Tuesday, October 31, 2017

RUMOUR OF IMPORT DUTY ON INDIAN WHEAT HELPS TRADE





 TARIFFS, TRADE AND WHEAT
TEJINDER NARANG
Traders are a smarter lot. They speculate and exploit each and every opportunity. Traders cannot be more thankful when the government gives them a reason to cheer. Sometimes rumors of imposition of higher import tariffs, intended to protect domestic producers and restrict cheaper imports, can also help traders in some ways. At the same time higher MSP meant to help farmers, gives an immediate advantage to the trade because market prices move up right away even through new crop will arrive in next April.
Wheat is a case in a point, where policymakers have been frequently fiddling with custom duty to regulate imports to maintain supply-demand balance. To be precise import duty has been changed seven times since August 2015. Thus, such a rapid frequency of tariff treatments give rise market gossip that is treated with a spark of truth.
A steady flow of wheat import during last three years by the private trade/MNCs caters to private demand of country—mostly in southern states—while the central pool managed by FCI from annual local procurement of about 23-33 million tons (mts) is stored, and then used for Public Distribution System (PDS). FCI stocks declined to about 8 million tons (mts) on 1st April2017 when buffer requirement is 7.5 mts.
Recently media widely reported that authorities are considering yet another hike—eighth alteration- in import duty from existing level of 10% to 20%-25%. The very speculation in anticipated duty structure has lifted the price of imported wheat—sourced mostly from Russia/Ukraine-- from Rs 17500/ton to Rs 18500/ton ex Tuticorin. It made importers smile with money in their pockets, because before this rumor mill, they were unable to dispose of imported stocks for want of parity—that is their landed cost was marginally higher than local values or they were fearing losses. Importers who either diverted or cancelled their wheat cargos on the basis of this hearsay may have regretted. (Reports of about 0.3mt having been cancelled/diverted are circulating in the market)  This surge by Rs 1000/mt will also assist local farmers, carrying old stocks, to sell grain at better values.

● RAW RECORDS:
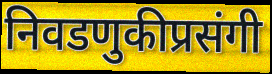
निवडणुकीप्रसंगी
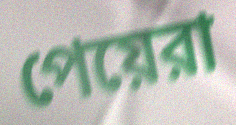
পেয়েরা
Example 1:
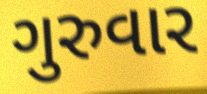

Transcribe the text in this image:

ગુરુવાર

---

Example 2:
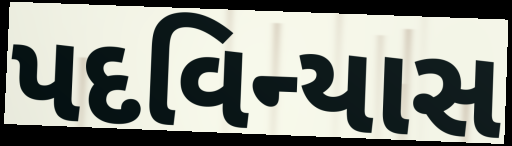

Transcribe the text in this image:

● GOALS:
1. Answer from the wheat tariff article:
(a) How many times has the import duty on wheat been changed since August 2015?
(b) What were FCI stocks on 1st April 2017, and what is the buffer requirement?
(c) To what range are authorities reported to be considering raising the import duty from its existing 10%?
2. List every wheat quantity that the wheat tariff article gives in million tons (written as "million tons," "mts" or "mt"), with what each refers to.
The listing plays no part in any of this work.

● SOLUTIONS BY TASK:
1.
(a) Seven times.
(b) About 8 million tons, against a buffer requirement of 7.5 million tons.
(c) 20%-25%.

2.
- 23-33 million tons: FCI's annual local procurement
- About 8 million tons: FCI stocks on 1st April 2017
- 7.5 mts: the buffer requirement
- About 0.3 mt: imported wheat reported as cancelled or diverted